▶ REQUIRED ACTION A: In the intervalometer thread, after about how many exposures does the camera shut down?
▶ REQUIRED ACTION B: List every exposure length that the original poster in the intervalometer thread says they use for night timelapse.
▶ REQUIRED ACTION C: Pick up the intervalometer thread after its last sentence and continue it.

▶ TEXT PASSAGE:
- - -

# 7DII intervalometer



## Stormchase (Feb 8, 2017)

I have a question. I use the in camera function now and then. I set it to infinity with a 10 second gap at either 20 25 or 30 second exposures. Night timelapse. 
Well it seems that around 250 exposures its shutting the camera down. At first I thought it was that battery but this last time I checked the battery just before it happened. Then I turned the camera off and back on and still had a couple bars. Plenty of storage room as well. 
Anyone know what could cause this?
I read somewhere that you have to have an interval equal or greater then your exposure. That's a no go... 
Any help would be great. 
Thanks in advance.


----------



## TCampbell (Feb 8, 2017)

If the card has lots of space and the camera has lots of battery then I'm stumped... did you maybe check the sleep timer?

When I do astrophotography my camera is connected to an AC power supply (not battery power).  But if it sat idle for a few minutes while I'm working on other things in the observatory, the camera would go to sleep.  I'd return to the computer that controls the camera and find the camera wouldn't respond only to realize the camera had gone to sleep.  I finally switched it to a mode where it can't sleep (problem solved).  But I think it was only ever an issue if the camera was actually idle.  If it was taking shots continuously I do not every recall it having a problem.

Have you done a "low level" format of the card (always format the card in the camera... never format the card using the computer)?  I might imagine that if the camera hits a problem writing a file to the card then that might cancel the interval timer.

- - -

▶ EXERCISE DATA:
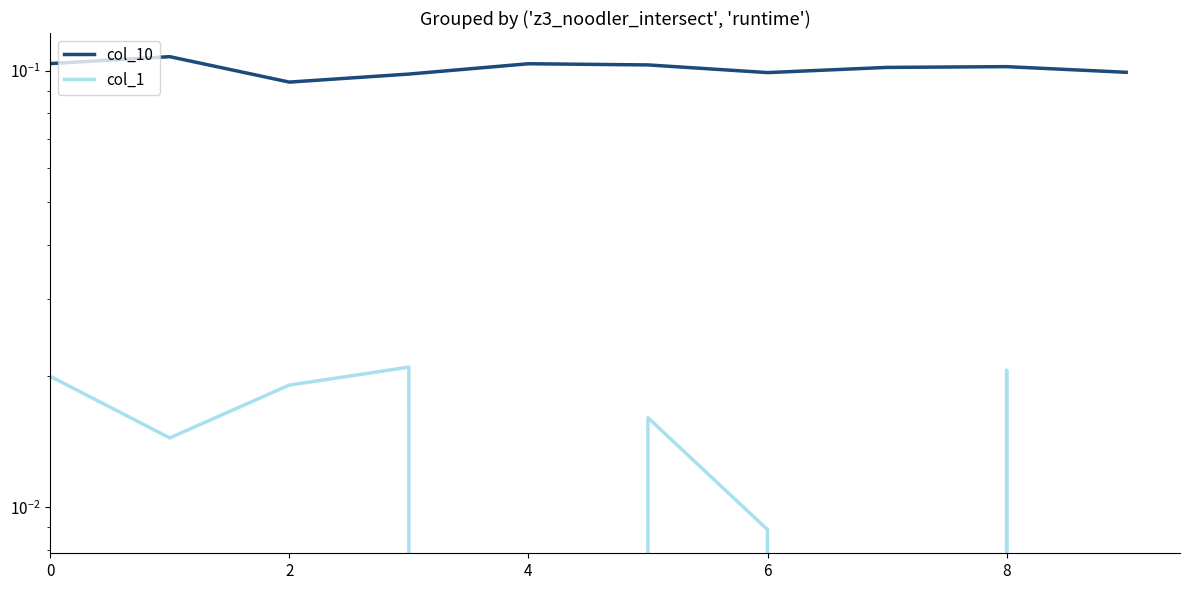

How many lines are shown in the chart?

2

- - -

▶ REPLY A: Around 250 exposures.

▶ REPLY B: 20 seconds, 25 seconds, 30 seconds

▶ REPLY C:
As for the interval gap being equal to or greater than the exposure... that's not needed.  If I use an EXTERNAL control (external wired shutter release or computer) then at the end of the exposure, I have to give enough time for the file to save to the card before starting the next exposure (but even a slow card can typically save the file in a second or two... so if I set the interval delay to "0" it will miss the exposure... but if I took a 30 seconds shot and set the interval delay to say... just 2 or 3 seconds... it's fine and it starts the next shot.

However you can also put the camera in "continuous" shooting mode (as if taking rapid burst photography for action shots) and use a remote shutter release to lock the shutter button down (remote releases usually have a lock mechanism) and the second the camera ends one shot it will start the next ... and the previous shot will save to the memory card while the camera is capturing the next shot.  This is a better technique if you're trying to capture star trails because when you merge the images (e.g. using StarStaX software) you wont have gaps in the star trails caused by the pauses between photos.


----------



## Stormchase (Feb 12, 2017)

Huh now that's a good idea with continuous shooting for timelapse and i think ill try that. starstax has a gap fill option that works OK but good idea especially for trails. I'm sure the quality will better.
yeah i format in camera.
ac power is the way to go but i always find myself walking a bit to find a composition. I have an inverter built in the bed of the truck but it always seems that Im too far even for extension cords. Most times i shoot over 300 frames I need to run over and change the battery fast enough to not be noticeable in the video. its a 50/50 chance haha. 
Went through the settings and saw the "auto off" was set to 1 minute. With a 10 second interval it shouldn't effect it without another glitch happening. I changed it to "Disable" anyways. Might fix it. Although I do ;like the continuous method. I haven't changed much since I first learned about it years back. It was the recommended setting from then.


----------



## table1349 (Feb 12, 2017)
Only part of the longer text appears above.